Выбрать главу

Alors pourquoi le cacher ? « Nous sommes en sécurité, Rigg. » Des mots simples, mais encore fallait-il les dire.

Pressentait-elle qu’ils sonneraient faux, et que Rigg le sentirait ?

Il passa la maison en revue, puis ses abords, à la recherche de renforts éventuels. S’il ne s’agissait pas d’un simple assassinat, des soldats devaient se tapir non loin, prêts à voler au secours de la famille royale.

Rigg avait eu le nez creux : ils étaient là. Pas au portail ni dans les rues, mais dans trois maisons, en face. Des centaines d’hommes en armes les uns sur les autres, à chaque rez-de-chaussée, dans l’attente d’un signal : famille royale sous contrôle, la voie est libre !

Le Général Citoyen était parmi eux.

« Général Haddamander Citoyen ! » s’exclama Rigg.

Mère se tourna vers lui, surprise. « Oui, eh bien quoi ?

— Il commande les troupes postées de l’autre côté de la rue. Ma question est la suivante : est-il là pour vous sauver de ces hommes ? Ou pour s’assurer qu’ils font bien leur travail ? Peut-être les deux – il les a envoyés mais les fera exécuter une fois leur forfait commis, avant de rejeter la faute sur d’autres.

— Pourquoi me demander ça, à moi ? s’étonna Mère.

— Et à qui d’autre ? » répliqua Rigg.

On frappa à la porte. Les intrus étaient là.

« Inutile de toquer, lança Mère. C’est ouvert. »

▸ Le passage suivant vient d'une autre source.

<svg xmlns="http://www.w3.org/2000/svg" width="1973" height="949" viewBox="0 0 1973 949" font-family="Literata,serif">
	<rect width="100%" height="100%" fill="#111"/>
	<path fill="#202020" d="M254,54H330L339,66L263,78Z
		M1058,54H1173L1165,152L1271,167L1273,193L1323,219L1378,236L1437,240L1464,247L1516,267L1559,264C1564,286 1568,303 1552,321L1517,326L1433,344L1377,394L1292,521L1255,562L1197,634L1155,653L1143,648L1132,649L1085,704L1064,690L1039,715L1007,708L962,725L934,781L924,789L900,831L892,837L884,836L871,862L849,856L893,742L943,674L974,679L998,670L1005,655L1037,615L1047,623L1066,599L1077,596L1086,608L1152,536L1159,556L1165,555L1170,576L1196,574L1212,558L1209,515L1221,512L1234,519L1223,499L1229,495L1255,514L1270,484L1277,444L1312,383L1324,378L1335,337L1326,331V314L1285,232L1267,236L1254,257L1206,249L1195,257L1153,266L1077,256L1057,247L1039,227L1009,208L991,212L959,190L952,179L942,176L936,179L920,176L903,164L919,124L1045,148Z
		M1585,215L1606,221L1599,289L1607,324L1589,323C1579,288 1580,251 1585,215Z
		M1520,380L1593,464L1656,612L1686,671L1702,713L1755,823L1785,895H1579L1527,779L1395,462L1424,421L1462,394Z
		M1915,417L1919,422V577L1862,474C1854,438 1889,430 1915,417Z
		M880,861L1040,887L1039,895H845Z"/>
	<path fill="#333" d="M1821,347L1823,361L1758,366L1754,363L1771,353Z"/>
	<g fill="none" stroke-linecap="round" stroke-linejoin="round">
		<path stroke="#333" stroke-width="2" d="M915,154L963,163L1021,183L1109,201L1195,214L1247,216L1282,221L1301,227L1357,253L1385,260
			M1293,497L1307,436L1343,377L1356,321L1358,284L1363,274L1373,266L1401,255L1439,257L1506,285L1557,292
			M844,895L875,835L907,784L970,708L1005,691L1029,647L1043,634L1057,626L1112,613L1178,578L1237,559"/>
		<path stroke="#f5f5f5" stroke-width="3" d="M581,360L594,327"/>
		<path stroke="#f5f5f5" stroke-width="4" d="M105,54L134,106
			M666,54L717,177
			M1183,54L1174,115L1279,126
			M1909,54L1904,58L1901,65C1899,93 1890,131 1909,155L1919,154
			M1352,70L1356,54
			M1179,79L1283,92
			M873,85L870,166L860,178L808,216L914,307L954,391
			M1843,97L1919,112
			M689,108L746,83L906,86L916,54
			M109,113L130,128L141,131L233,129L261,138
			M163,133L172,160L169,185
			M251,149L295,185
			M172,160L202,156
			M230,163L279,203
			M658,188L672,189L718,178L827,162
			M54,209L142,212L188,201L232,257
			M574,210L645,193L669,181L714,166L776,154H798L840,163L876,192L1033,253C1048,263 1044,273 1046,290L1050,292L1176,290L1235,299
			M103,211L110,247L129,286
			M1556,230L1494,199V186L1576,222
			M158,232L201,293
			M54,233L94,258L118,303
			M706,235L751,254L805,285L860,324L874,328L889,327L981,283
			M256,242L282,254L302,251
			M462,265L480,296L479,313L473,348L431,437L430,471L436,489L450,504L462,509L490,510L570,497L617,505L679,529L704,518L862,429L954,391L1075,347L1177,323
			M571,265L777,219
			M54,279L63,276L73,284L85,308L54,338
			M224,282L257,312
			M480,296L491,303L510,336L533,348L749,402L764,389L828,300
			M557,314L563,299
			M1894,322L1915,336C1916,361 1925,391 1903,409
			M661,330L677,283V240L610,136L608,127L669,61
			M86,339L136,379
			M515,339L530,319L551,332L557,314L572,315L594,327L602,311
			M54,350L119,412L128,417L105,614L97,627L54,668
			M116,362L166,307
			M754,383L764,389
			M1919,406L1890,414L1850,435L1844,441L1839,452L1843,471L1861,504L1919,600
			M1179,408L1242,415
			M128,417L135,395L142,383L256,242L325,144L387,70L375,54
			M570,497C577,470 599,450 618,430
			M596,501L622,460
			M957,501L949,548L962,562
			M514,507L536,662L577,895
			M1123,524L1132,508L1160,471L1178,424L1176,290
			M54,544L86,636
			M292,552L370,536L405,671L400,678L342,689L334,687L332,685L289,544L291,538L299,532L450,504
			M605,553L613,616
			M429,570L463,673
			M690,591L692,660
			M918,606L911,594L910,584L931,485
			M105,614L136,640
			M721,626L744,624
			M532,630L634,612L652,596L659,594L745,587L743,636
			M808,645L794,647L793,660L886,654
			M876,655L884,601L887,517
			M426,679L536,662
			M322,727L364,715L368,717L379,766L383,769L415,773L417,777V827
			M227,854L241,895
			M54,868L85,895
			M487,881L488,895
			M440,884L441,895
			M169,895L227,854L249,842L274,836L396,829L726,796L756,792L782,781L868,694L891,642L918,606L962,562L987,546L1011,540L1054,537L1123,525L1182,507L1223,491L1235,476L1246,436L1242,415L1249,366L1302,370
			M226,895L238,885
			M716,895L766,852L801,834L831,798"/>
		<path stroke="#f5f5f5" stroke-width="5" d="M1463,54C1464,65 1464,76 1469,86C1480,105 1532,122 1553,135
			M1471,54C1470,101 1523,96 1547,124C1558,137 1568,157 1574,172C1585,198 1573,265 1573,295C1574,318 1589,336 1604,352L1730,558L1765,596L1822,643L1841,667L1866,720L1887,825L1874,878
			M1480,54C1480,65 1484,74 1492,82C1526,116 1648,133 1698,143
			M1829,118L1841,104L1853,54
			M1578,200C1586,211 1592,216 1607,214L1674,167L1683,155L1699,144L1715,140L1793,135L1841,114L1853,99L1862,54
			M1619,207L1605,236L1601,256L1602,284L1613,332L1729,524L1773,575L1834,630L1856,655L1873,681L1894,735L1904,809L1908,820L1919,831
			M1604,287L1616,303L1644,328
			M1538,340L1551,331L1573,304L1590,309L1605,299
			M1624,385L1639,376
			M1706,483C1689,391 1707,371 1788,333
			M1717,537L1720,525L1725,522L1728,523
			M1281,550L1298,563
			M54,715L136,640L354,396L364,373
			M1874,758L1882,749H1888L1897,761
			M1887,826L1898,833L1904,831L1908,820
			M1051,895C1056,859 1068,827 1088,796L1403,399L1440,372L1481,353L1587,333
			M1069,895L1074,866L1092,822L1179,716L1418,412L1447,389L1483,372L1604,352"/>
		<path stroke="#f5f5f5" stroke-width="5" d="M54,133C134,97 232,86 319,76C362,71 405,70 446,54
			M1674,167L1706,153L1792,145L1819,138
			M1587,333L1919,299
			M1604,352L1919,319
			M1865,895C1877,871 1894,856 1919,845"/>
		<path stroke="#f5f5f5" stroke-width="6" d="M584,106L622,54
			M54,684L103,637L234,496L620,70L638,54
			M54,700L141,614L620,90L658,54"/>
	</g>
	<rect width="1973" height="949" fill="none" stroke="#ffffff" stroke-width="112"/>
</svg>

Six hommes entrèrent. Carrés, l’allure martiale, ils ne portaient aucun uniforme ni aucune arme, hormis de lourdes barres de métal aussi grandes qu’eux, une dans chaque main. Ils s’alignèrent immédiatement contre le mur qui dissimulait la porte dérobée, leurs barres croisées en X devant eux.

Ils se mirent à les faire tournoyer de plus en plus vite, comme pour créer une infranchissable barrière métallique aux reflets changeants. Un mur de fer.

« Que font-ils, Mère ? interrogea Rigg, qui connaissait déjà la réponse.

— Sors de là, Param, lança Mère. Ne fais pas l’idiote, on ne joue plus.

— Vous leur avez tout dit, enragea Rigg. Comment la blesser. Comment la forcer à se montrer.

— Tu ne manqueras jamais de m’étonner, jeune homme, éluda-t-elle en se tournant vers lui. Tu te soucies de la vie de Param sans voir que c’est la tienne qui est en danger.

— Ce que je vois, poursuivit Rigg, est un monstre. Pourquoi lui vouloir du mal ? La menace vient de moi. Aptica Sessamin a décrété ma mort, pas la sienne.

— Rigg, mon fils adoré, mon naïf petit oisillon, tu ne comprends donc toujours rien ?

— Pourquoi vouloir nous tuer tous les deux ? Ça n’a aucun sens.

— Il était une fois un peuple, les Sessamoto, qui chassait sur les plaines du lion. Un grand respect mutuel liait l’homme et l’animal. Nous connaissions leurs habitudes, eux les nôtres. Ils sont devenus un modèle. »

Grâce à Père, la faune n’avait aucun secret pour Rigg, ou du moins le pensait-il. Leurs traques ne les avaient jamais menés aussi loin que les plaines de l’Ouest, les limitant aux forêts montagneuses, mais il connaissait l’histoire du félin. Notamment, comment un nouveau mâle dominant se débarrassait de l’ancien chef de clan avant de soumettre le reste de la troupe en éliminant tous leurs rejetons, le cas échéant.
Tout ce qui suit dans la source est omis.